▶ _What to do_
When you reach the line containing "2026 But Football Club • All rights reserved." in the data below, reproduce it and every line that follows, exactly and without additions.

─── Material for this task

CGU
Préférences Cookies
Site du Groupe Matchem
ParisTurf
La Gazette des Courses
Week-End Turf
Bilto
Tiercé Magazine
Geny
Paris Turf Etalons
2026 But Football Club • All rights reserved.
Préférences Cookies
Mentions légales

──────

▶ _Solution for this exercise_
2026 But Football Club • All rights reserved.
Préférences Cookies
Mentions légales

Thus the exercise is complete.